Since its creation in 1964, the Agricultural Show has been an unmissable event for the presidents of the Fifth Republic, which none, with the exception of François Mitterrand, has missed.

Arrived at 7:45 a.m. on Saturday February 25 to inaugurate the 2023 edition, Emmanuel Macron – president already a record holder for the time spent in the stuffed aisles of the Porte de Versailles exhibition center – again planned a long wandering of more than a dozen hours intended to take the pulse of rural France.

Start of a day at the Salon de l'Agriculture, with our fishermen!

pic.twitter.com/Q6zIns80MY

— Emmanuel Macron (@EmmanuelMacron) February 25, 2023

For politicians, and even more so for the incumbent Head of State, visiting the Agricultural Show is something of a ritual.

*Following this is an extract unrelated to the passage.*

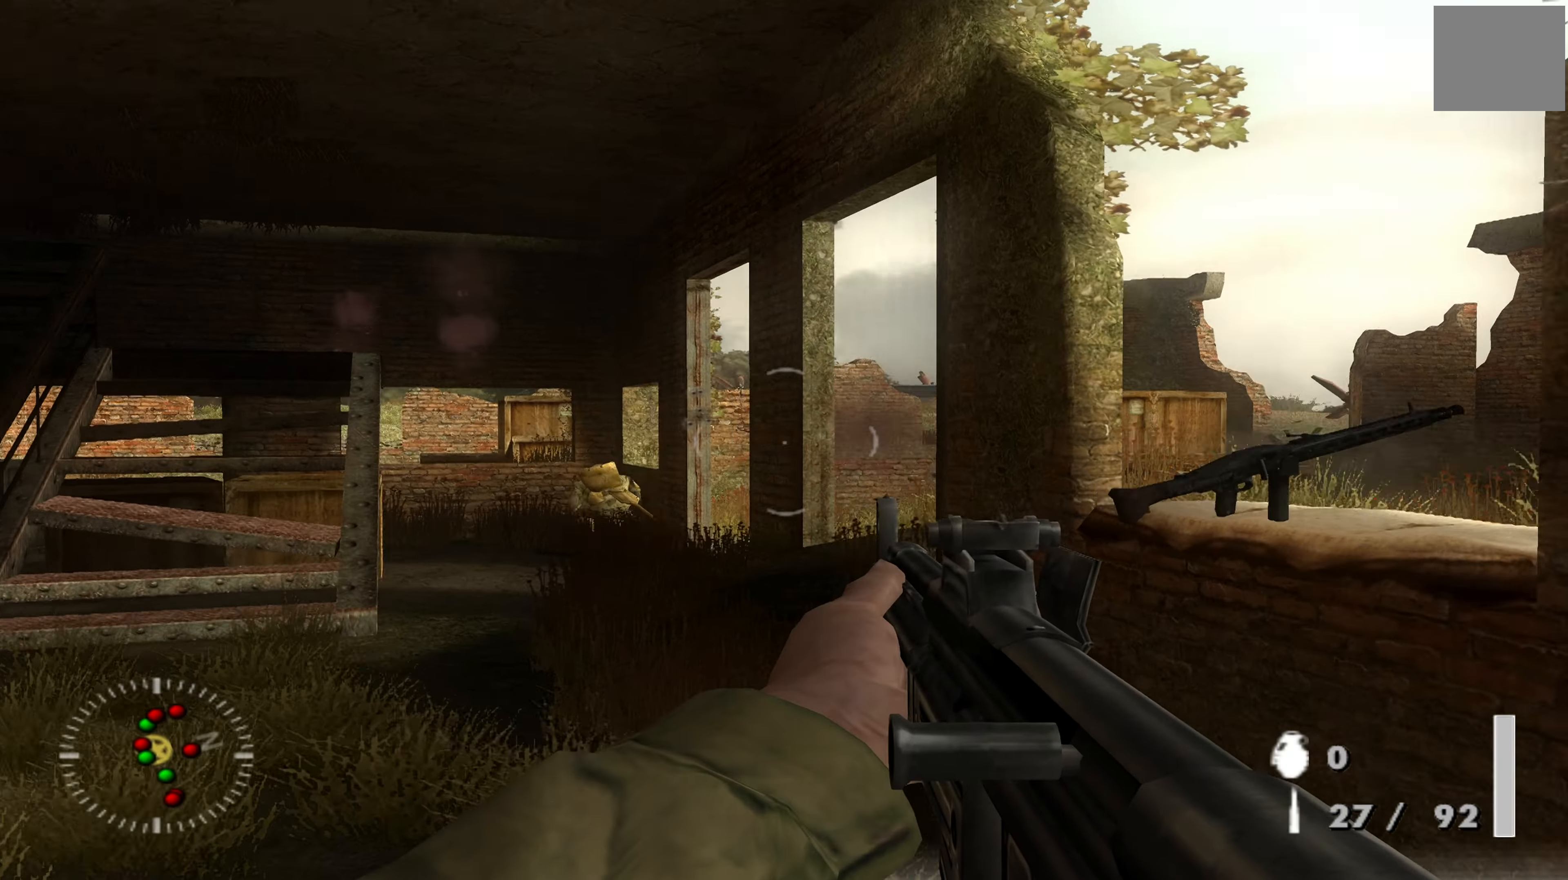
{"buttons": [], "left_stick": "up-left", "right_stick": "center", "events": [[167, "right_stick", "down-right"], [367, "right_stick", "center"]]}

This meeting, now bringing together some 600,000 visitors each year, "says something about the way the country perceives itself", analyzes Saturday morning Benjamin Morel, political scientist invited from France Info.

"By going there, the head of state recognizes the importance of traditions and tries to subscribe to them."

But while the modes of communication are constantly evolving, in the age of live and social networks, these wandering sequences – increasingly long – must be worked on more than ever.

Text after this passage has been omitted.